**Work instruction:** Retype the following data exactly, but leave its pictures out.

**Input data:**
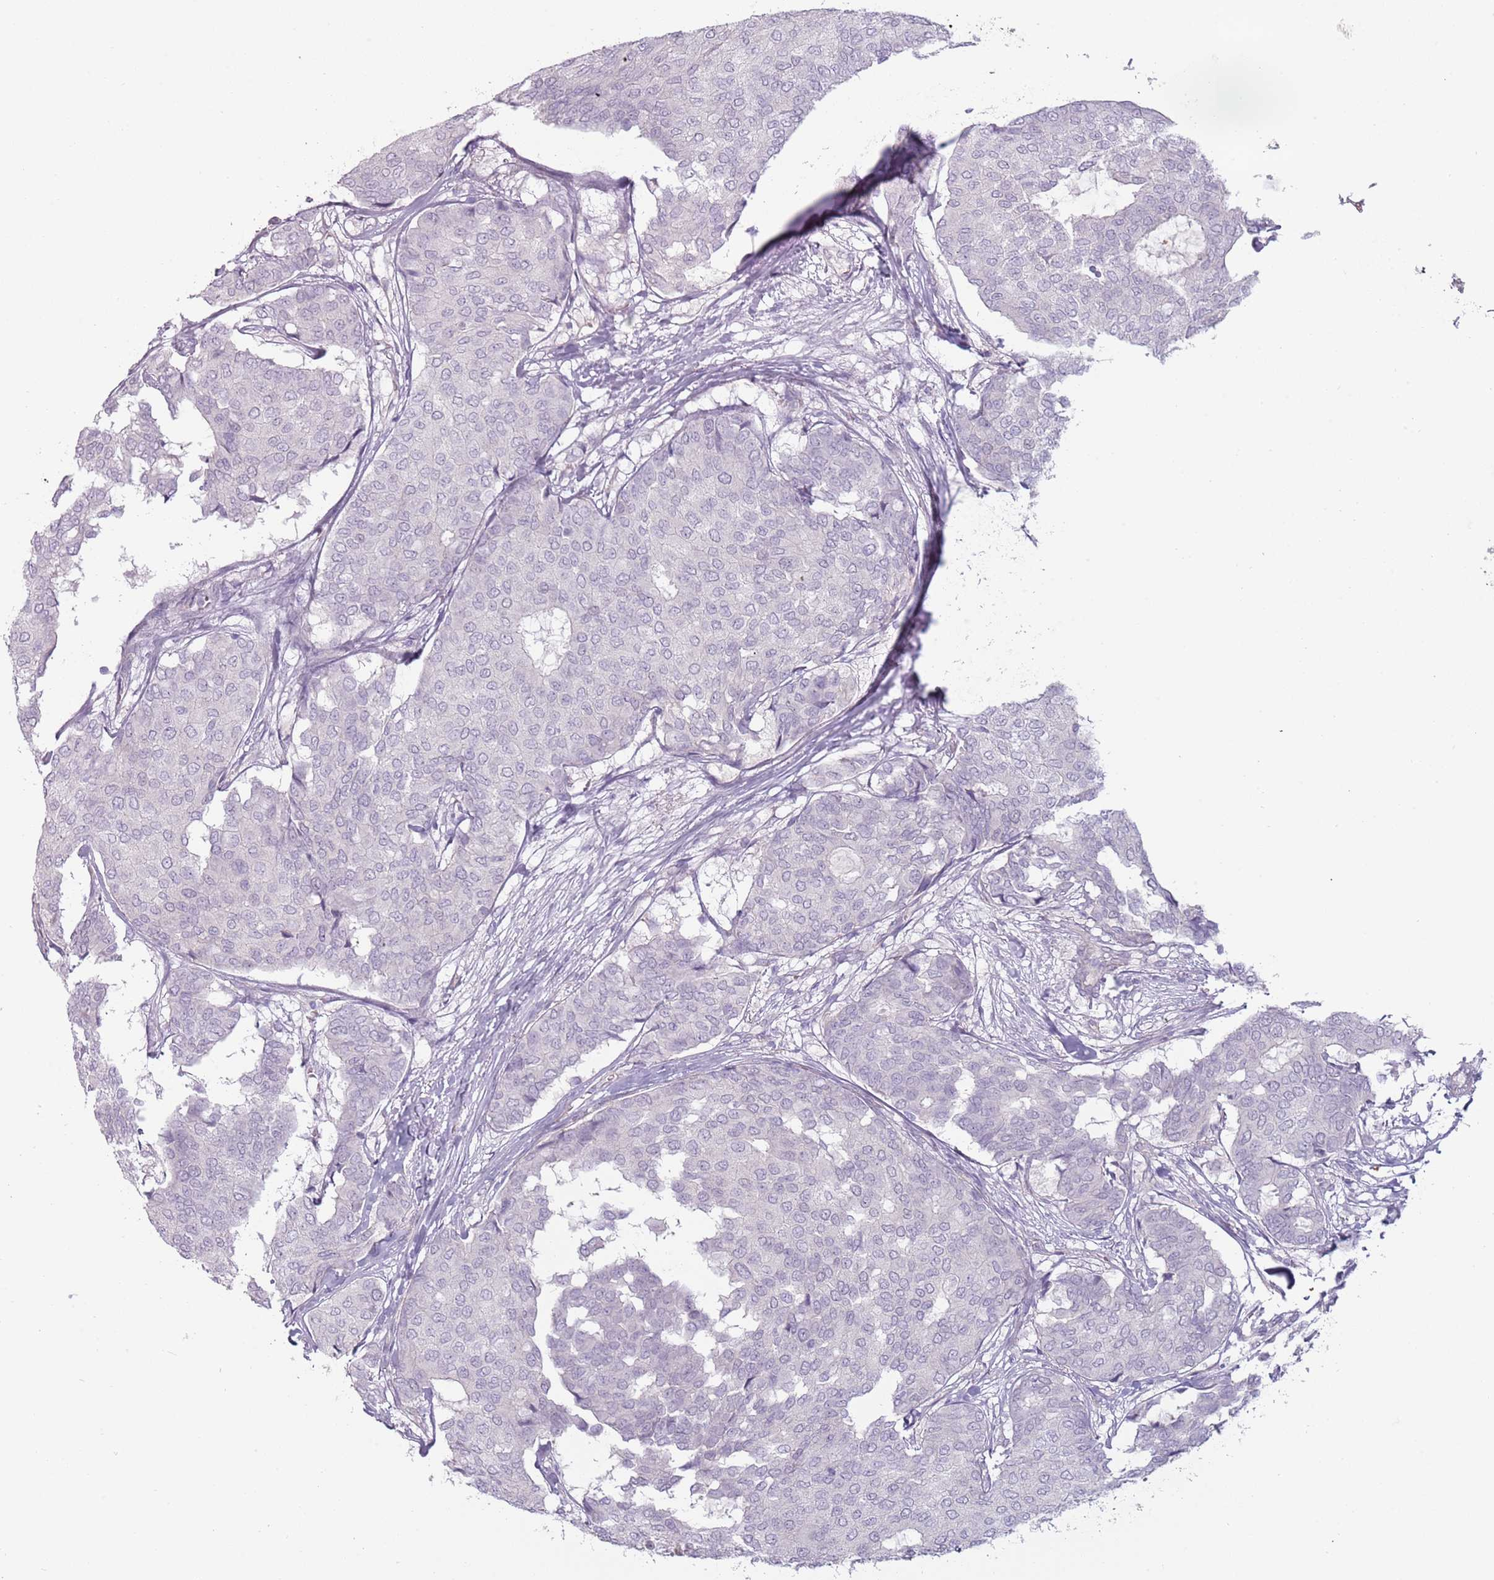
{"staining": {"intensity": "negative", "quantity": "none", "location": "none"}, "tissue": "breast cancer", "cell_type": "Tumor cells", "image_type": "cancer", "snomed": [{"axis": "morphology", "description": "Duct carcinoma"}, {"axis": "topography", "description": "Breast"}], "caption": "IHC photomicrograph of breast invasive ductal carcinoma stained for a protein (brown), which reveals no staining in tumor cells.", "gene": "RFX2", "patient": {"sex": "female", "age": 75}}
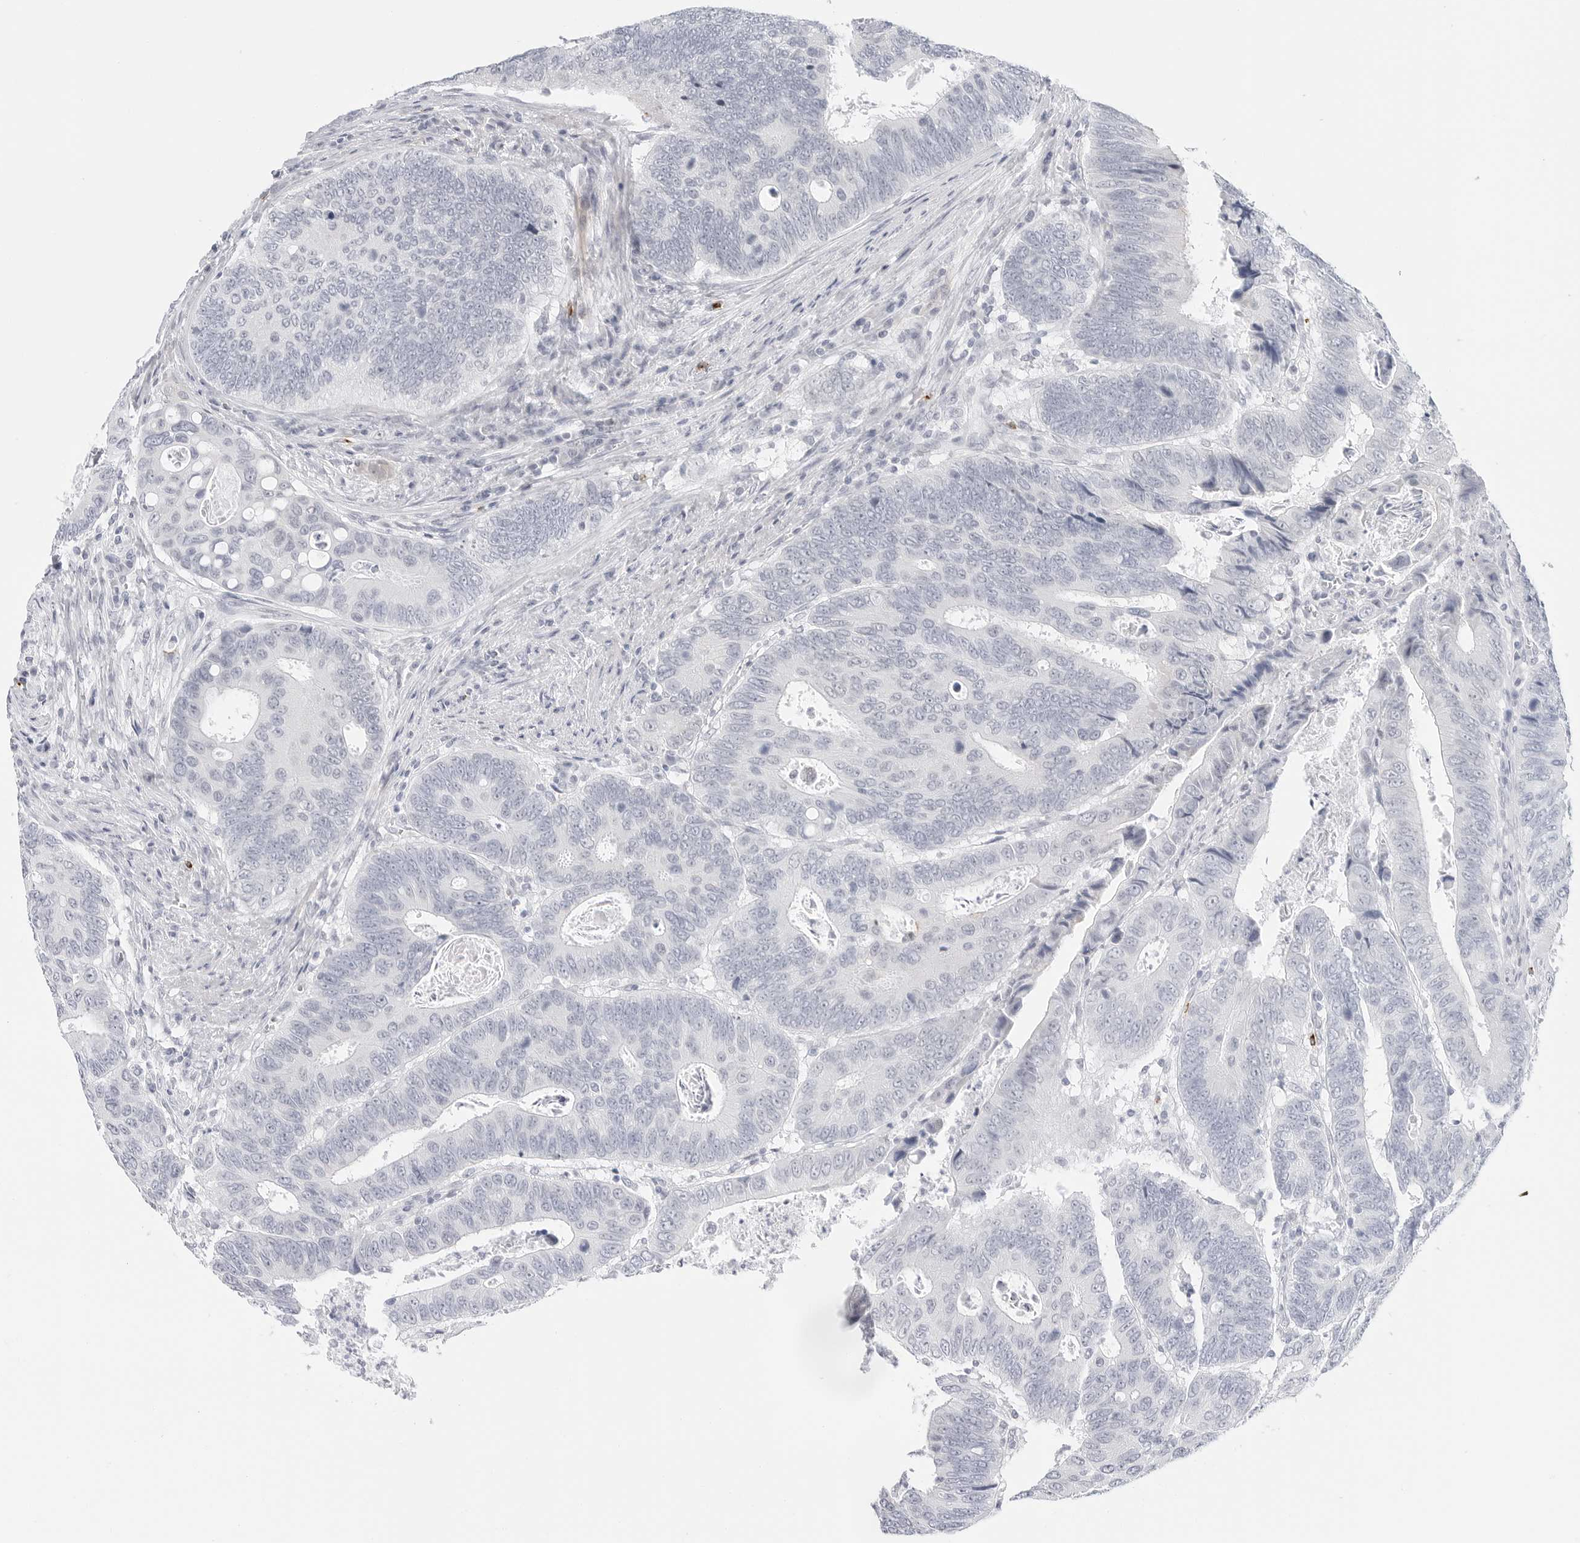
{"staining": {"intensity": "negative", "quantity": "none", "location": "none"}, "tissue": "colorectal cancer", "cell_type": "Tumor cells", "image_type": "cancer", "snomed": [{"axis": "morphology", "description": "Adenocarcinoma, NOS"}, {"axis": "topography", "description": "Colon"}], "caption": "Tumor cells are negative for protein expression in human colorectal cancer. (Immunohistochemistry (ihc), brightfield microscopy, high magnification).", "gene": "HSPB7", "patient": {"sex": "male", "age": 72}}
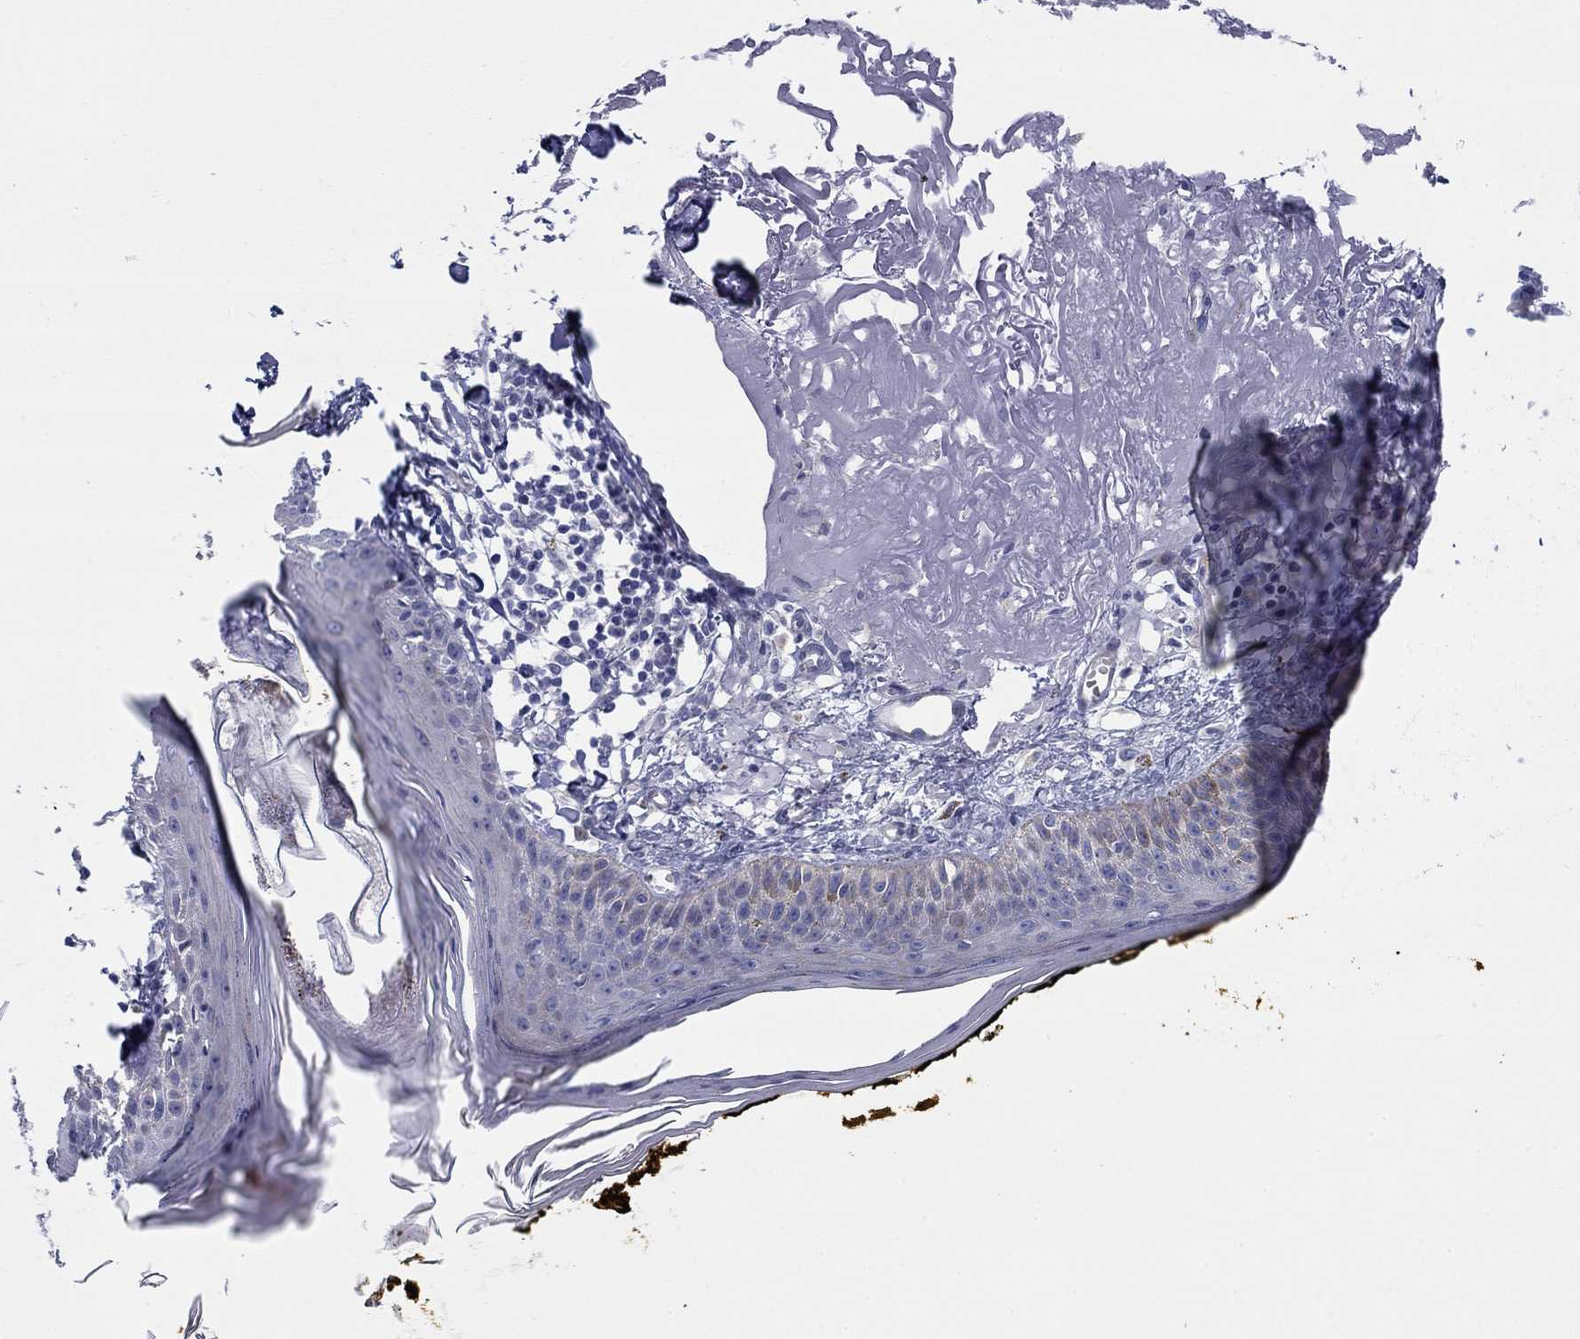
{"staining": {"intensity": "negative", "quantity": "none", "location": "none"}, "tissue": "skin", "cell_type": "Fibroblasts", "image_type": "normal", "snomed": [{"axis": "morphology", "description": "Normal tissue, NOS"}, {"axis": "topography", "description": "Skin"}], "caption": "This is an IHC photomicrograph of normal human skin. There is no positivity in fibroblasts.", "gene": "SVEP1", "patient": {"sex": "male", "age": 76}}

**Response to the task:**
{"staining": {"intensity": "negative", "quantity": "none", "location": "none"}, "tissue": "breast cancer", "cell_type": "Tumor cells", "image_type": "cancer", "snomed": [{"axis": "morphology", "description": "Duct carcinoma"}, {"axis": "topography", "description": "Breast"}], "caption": "IHC photomicrograph of breast invasive ductal carcinoma stained for a protein (brown), which reveals no staining in tumor cells.", "gene": "RFX2", "patient": {"sex": "female", "age": 75}}
{"staining": {"intensity": "negative", "quantity": "none", "location": "none"}, "tissue": "colorectal cancer", "cell_type": "Tumor cells", "image_type": "cancer", "snomed": [{"axis": "morphology", "description": "Adenocarcinoma, NOS"}, {"axis": "topography", "description": "Colon"}], "caption": "Tumor cells are negative for protein expression in human colorectal cancer. (Immunohistochemistry (ihc), brightfield microscopy, high magnification).", "gene": "HSPB7", "patient": {"sex": "male", "age": 72}}
{"staining": {"intensity": "negative", "quantity": "none", "location": "none"}, "tissue": "skin", "cell_type": "Fibroblasts", "image_type": "normal", "snomed": [{"axis": "morphology", "description": "Normal tissue, NOS"}, {"axis": "topography", "description": "Skin"}], "caption": "This is an IHC photomicrograph of normal human skin. There is no positivity in fibroblasts.", "gene": "SVEP1", "patient": {"sex": "male", "age": 76}}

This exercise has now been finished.